Coleman Barks
Robert Bly

Excerpt from "Poems of Rumi" read by Coleman Barks and Robert Bly

Poems of Rumi Cover We are delighted to offer this excerpt from "The Poems of Rumi" as read by Coleman Barks, leading scholar and translator of Rumi poetry, and Robert Bly, poet, author, and leader of the men's movement. Jalaluddin Rumi is a beloved as a spiritual master and one of the greatest poets of all time. 

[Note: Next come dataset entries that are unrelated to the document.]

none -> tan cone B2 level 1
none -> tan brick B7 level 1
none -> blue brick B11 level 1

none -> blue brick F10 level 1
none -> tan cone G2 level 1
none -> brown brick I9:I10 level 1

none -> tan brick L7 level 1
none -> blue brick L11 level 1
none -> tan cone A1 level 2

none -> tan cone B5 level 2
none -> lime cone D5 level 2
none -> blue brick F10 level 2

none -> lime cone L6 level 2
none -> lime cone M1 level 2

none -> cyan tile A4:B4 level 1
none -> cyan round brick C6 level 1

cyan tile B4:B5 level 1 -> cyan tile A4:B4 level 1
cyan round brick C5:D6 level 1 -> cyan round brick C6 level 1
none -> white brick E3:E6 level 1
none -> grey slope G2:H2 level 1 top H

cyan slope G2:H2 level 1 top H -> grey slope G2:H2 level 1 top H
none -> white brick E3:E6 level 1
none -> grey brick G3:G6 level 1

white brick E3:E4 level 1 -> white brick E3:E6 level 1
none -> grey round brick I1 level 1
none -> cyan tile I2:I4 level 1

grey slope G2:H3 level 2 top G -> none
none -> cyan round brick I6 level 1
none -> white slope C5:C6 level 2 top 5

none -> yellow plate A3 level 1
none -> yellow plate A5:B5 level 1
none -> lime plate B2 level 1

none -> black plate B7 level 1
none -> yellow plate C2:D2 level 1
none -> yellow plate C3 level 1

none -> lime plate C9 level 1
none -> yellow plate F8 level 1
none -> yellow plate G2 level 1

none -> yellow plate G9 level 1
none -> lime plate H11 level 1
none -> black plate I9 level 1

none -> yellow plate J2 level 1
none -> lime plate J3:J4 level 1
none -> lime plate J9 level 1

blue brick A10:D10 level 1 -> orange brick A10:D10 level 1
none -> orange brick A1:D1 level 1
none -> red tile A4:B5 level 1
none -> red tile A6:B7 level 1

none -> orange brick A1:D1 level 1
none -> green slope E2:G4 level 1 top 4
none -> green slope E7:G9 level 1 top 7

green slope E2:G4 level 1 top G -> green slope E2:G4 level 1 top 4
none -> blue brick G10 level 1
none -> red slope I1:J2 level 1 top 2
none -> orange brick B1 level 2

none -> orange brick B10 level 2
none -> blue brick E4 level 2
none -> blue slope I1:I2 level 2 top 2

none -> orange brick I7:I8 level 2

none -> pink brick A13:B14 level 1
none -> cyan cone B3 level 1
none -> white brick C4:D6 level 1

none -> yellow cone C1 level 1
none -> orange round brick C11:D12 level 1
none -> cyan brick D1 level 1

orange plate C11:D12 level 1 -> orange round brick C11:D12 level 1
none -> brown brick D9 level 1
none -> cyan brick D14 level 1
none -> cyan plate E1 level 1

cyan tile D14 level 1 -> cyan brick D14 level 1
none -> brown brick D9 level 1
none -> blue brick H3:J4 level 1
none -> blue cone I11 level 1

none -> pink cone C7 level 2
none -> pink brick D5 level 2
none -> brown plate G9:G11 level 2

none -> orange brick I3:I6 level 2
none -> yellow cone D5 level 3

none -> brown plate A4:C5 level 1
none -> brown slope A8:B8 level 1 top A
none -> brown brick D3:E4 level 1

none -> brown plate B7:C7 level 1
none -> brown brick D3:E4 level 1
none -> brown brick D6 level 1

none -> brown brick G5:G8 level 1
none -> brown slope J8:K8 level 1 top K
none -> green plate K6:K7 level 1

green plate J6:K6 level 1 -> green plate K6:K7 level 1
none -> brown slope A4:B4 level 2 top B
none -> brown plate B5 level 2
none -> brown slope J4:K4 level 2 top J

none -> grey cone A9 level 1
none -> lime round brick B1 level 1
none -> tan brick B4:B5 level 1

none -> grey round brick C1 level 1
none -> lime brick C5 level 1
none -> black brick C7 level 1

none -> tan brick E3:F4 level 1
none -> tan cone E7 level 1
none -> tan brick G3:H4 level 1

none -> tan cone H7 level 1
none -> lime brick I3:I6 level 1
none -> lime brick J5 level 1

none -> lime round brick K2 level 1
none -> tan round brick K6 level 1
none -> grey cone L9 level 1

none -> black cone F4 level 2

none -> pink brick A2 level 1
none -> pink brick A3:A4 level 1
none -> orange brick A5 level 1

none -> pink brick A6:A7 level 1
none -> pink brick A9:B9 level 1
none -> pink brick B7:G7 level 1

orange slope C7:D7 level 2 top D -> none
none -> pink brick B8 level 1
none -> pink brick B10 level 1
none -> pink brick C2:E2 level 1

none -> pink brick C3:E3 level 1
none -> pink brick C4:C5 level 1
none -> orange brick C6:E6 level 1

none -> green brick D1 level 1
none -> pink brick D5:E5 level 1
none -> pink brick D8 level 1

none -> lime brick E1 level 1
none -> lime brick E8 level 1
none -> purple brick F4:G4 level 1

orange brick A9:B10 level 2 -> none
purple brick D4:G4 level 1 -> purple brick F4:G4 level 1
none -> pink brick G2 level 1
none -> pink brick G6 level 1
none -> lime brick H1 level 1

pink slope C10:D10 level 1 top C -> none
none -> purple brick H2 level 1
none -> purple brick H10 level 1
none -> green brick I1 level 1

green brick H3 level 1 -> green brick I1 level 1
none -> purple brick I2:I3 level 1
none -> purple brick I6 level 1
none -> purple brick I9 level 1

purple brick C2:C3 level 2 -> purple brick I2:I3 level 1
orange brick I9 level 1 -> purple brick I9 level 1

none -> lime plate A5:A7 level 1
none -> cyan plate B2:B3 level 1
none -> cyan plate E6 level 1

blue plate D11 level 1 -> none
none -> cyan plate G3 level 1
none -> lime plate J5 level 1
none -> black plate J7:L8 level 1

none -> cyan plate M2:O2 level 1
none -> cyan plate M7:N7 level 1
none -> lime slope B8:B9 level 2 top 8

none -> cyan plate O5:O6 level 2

The dictionaries have no entry for the sort of love we have. If you can define a road, it’s not the lover’s road. The high branches of love shoot up into the air that exists before eternity and the roots grow down into the earth after eternity. This tree doesn’t stand around isolated on the earth. We have pulled the sober watcher from his throne. We’ve moved the said rules for animal and instinctual life. The kind of love that we know of is too great for this sober watcher, and for this simple instinctual life. Now, if you believe that your need can be met and you’re wanting, satisfied from the outside, you are really a tiger or a cougar. You pray any longer to wooden idols, then why do you keep praying to your desire? If you become the one you long for, what will you do with your longing? The captain stalks on the deck of his ship. The planks are his spears of the bad things that may happen, and the wood is his longing for marvelous things to happen. When the captain and the board both sink, nothing remains but the drowning. The teacher I love is the ocean and also the pearl deep in the ocean. His personality is the one secret the holy one never gave away. 


Once a sheikh and a disciple were walking quickly toward a town where it’s known there is very little to eat. The disciple says nothing but he is constantly afraid of going hungry. The teacher knows what the student thinks. How long will you be frightened of the future because you love food? You have closed the eye of self-denial and forgotten who provides. Don’t worry, you’ll have your walnuts and raisins and special deserts. Only the true favorites get hunger for their daily bread. You’re not one of those. Whoever loves the belly is brought bowl after bowl from the kitchen. When such a person dies, the bread itself comes to the funeral and makes a speech. “O corpse, you almost killed yourself with worrying about food. Now you’re gone and food is still here, more than enough. Have some free bread. Bread is more in love with you than you with it. It sits and waits for days. It knows you have no will. If you could fast, bread would jump into your lap as lovers do with each other. Be full with trusting, not with these childish fears of famine.”